The key challenges and opportunities we see ahead for embedding social value in the rail and wider infrastructure and built environment sectors are below and we are hoping that Source will help to address these:
• mainstreaming RP but not making RP mainstream: the former is RP being a vital functional and creative part of day-to-day operating culture and approach to business rather than the latter being RP as effectively in-sourcing ‘good business’ as a bolt-on, without actually changing own ways of thinking and doing
• not being about ticking-boxes or rubber-stamp approvals: helping businesses, projects and organisations move towards improving performance – and competitive advantage – by understanding and managing their social impacts
• fostering connections between organisations that would not have met otherwise: enabling an eclectic mix of people and ideas to come together is often the best way to foster innovation because it widens exposure of different people and groups to collaborate
• building relationships across networks and sectors to get things done: expose businesses and organisations to a wider mix of other organisations and partners to enable them to play with people that don’t normally play with them.
About Liane Hartley and Mend
Liane Hartley (@lianemendsacity) co-founded Mend, a social enterprise specialising in the social impact of change, and making the way projects are commissioned, planned and delivered more socially intelligent, responsible and user-oriented. Hartley has more than 12 years of experience as a planning, strategic policy, and responsible procurement consultant.
She is a regular speaker at conferences and has contributed articles and expert opinion on social sustainability to a diverse range of publications including theguardian, The Financial Times, Planning magazine, URBAN DESIGN Journal, Building magazine, The Architects’ Journal and Construction News.

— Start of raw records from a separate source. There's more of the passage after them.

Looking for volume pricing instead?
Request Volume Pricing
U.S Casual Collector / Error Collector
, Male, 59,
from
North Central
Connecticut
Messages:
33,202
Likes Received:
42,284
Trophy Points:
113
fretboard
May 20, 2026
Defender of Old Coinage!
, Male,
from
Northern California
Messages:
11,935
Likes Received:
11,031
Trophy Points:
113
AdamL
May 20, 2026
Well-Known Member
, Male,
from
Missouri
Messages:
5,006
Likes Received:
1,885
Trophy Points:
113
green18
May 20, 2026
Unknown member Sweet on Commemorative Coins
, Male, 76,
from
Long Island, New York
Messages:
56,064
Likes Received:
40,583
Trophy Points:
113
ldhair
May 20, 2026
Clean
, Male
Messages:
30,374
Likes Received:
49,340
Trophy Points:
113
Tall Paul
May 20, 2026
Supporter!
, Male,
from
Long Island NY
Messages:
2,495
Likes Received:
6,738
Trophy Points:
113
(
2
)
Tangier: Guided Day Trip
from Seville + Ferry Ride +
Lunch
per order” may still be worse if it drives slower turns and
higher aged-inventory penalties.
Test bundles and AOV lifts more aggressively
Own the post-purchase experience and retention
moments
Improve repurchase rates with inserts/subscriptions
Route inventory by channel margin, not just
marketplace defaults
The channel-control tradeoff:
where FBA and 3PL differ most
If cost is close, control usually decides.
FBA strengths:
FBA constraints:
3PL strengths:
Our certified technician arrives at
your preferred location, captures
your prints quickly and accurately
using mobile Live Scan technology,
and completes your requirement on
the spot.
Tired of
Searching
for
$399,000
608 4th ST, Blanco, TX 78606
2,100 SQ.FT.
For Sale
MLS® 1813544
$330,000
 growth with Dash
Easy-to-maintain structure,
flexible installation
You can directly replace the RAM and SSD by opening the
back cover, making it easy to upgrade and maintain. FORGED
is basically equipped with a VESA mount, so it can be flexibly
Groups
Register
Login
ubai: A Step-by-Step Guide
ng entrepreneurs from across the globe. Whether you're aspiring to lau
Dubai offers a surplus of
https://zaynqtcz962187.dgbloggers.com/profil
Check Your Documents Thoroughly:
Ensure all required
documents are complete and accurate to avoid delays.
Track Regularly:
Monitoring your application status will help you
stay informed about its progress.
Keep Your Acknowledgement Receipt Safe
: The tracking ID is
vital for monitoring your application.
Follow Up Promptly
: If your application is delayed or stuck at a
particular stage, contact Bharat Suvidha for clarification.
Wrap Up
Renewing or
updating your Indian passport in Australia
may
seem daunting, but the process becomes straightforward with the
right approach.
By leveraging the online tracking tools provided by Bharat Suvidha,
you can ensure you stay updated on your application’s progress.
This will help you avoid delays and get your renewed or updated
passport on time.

Hartley founded and runs the Urbanistas network which is a collaborative network and think/do-tank for women with an interest in social innovation in the context of cities and urban development. She is also a Design Council Built Environment expert. Hartley and Mend were the only social enterprise to be recognised in Building magazine’s Top 50 Rising Stars in Sustainability 2012.
Mend sees the ‘community as client’ and aims to elevate the role of communities in decision-making about their local area and neighbourhood, building relationships across networks, sectors, places and communities to get things done. Its clients range from small community groups to mega-urban transport projects and like-minded developers.